Allegri prepara seus sermões com antecedência e, várias vezes, usa o ministério contra a homofobia, o racismo, a intolerância. Não costuma falar em candidatos a cargos públicos ou pedir votos. “Acho que eles têm o direito de votar em Bolsonaro. Vivemos em um Estado Democrático de Direito”, lembra. “Mas o respeito e a tolerância têm que ser recíprocos”, reforça ele. O padre toma muito cuidado ao falar sobre que tipo de política acredita caber dentro dos templos religiosos. “Não sei se essa palavra política é a mais adequada porque as pessoas entendem equivocadamente”, pondera. “A política que cabe na igreja é no sentido amplo, é a do bem comum. É a do Evangelho com os pés no chão. Não acredito que a religião seja apenas um culto a Deus, mas é aquela que deixa as pessoas mais humanas.'
“A fala de padre Lino na Igreja da Paz é como se fosse um corinthiano no meio da torcida do Palmeiras que gritou: Vai Corinthians!”, compara, com alguma dose de humor, o articulador paroquial da Igreja da Paz, Mário Fonseca. “É um público majoritariamente de classe média alta, politicamente ultraconservador e religiosamente pentecostal”, define. O episódio com o Padre Lino Allegri, analisa, não está restrito apenas à intolerância política, mas também ao embate de duas vertentes antagônicas da igreja: uma mais tradicional e focada nas celebrações dentro dos templos (pentecostal); e outra mais alinhada a um modelo defendido pelo Papa Francisco e pelo Movimento Igreja Em Saída, que pressupõe uma atuação fora dos templos e junto às comunidades.

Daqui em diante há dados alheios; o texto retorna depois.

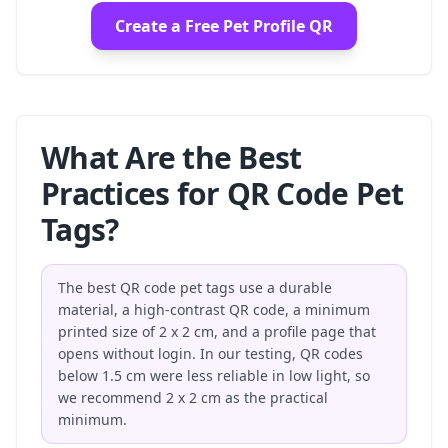
Create a Free Pet Profile QR
What Are the Best
Practices for QR Code Pet
Tags?
The best QR code pet tags use a durable
material, a high-contrast QR code, a minimum
printed size of 2 x 2 cm, and a profile page that
opens without login. In our testing, QR codes
below 1.5 cm were less reliable in low light, so
we recommend 2 x 2 cm as the practical
minimum.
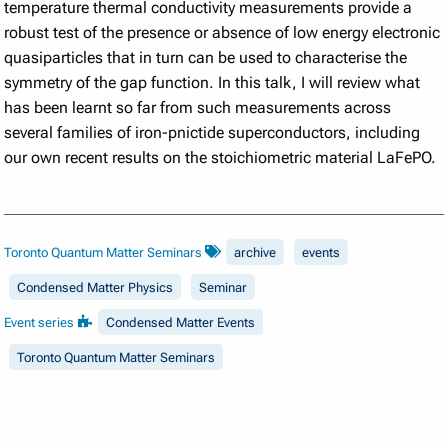
temperature thermal conductivity measurements provide a
robust test of the presence or absence of low energy electronic
quasiparticles that in turn can be used to characterise the
symmetry of the gap function.
In this talk, I will review what
has been learnt so far from such measurements across
several families of iron-pnictide superconductors, including
our own recent results on the stoichiometric
material LaFePO.
Toronto Quantum Matter Seminars
archive
events
Condensed Matter Physics
Seminar
Event series
Condensed Matter Events
Toronto Quantum Matter Seminars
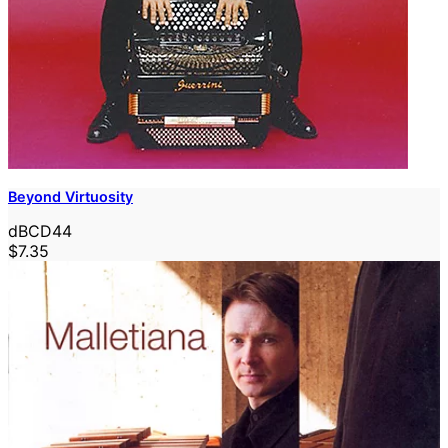
Beyond Virtuosity
dBCD44
$7.35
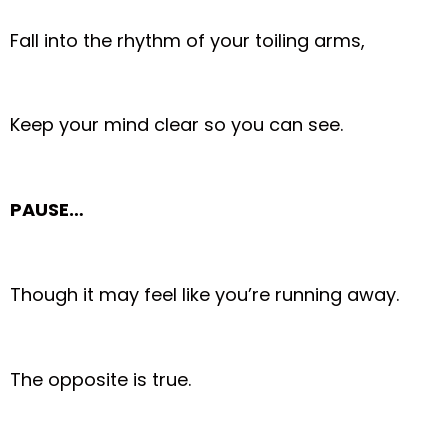
Fall into the rhythm of your toiling arms,
Keep your mind clear so you can see.
PAUSE…
Though it may feel like you’re running away.
The opposite is true.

O cientista político Ricardo Moura, que integra a Rede de Observatórios da Segurança e tem acompanhado as mensagens de ódio contra padres nas redes sociais, afirma que há um acirramento no discurso de confrontamento ideológico no país, e a igreja não está isenta de repercutir internamente este tipo de discurso. Os casos de hostilidade a religiosos de perfil mais progressista são vários. Também no Ceará, o frei Lorrane Clementino, da Ordem dos Frades Menores, vem sofrendo ataques pessoais e ameaças de morte por defender a população LGBTQIA+. Moura avalia que esses casos são ainda isolados e estão distantes de lideranças da política tradicional, mas têm potencial de repercutir em 2022.
“São padres que vivenciaram a ditadura, passaram por áreas bastante vulneráveis da cidade na luta por direitos básicos. Quando esta trajetória chega na atual fase, já octogenários, tendo que pedir proteção governamental para que possam exercer seu ministério, é um fato que preocupa. É um ponto de virada na degradação do nosso tecido social importante″, diz. O próprio Lino Allegri vê a hostilidade como um ensaio para as próximas eleições. “É um sinal do que virá no próximo ano, um acirramento violento”, prevê. “As religiões todas deveriam ajudar as pessoas a serem mais humanas.”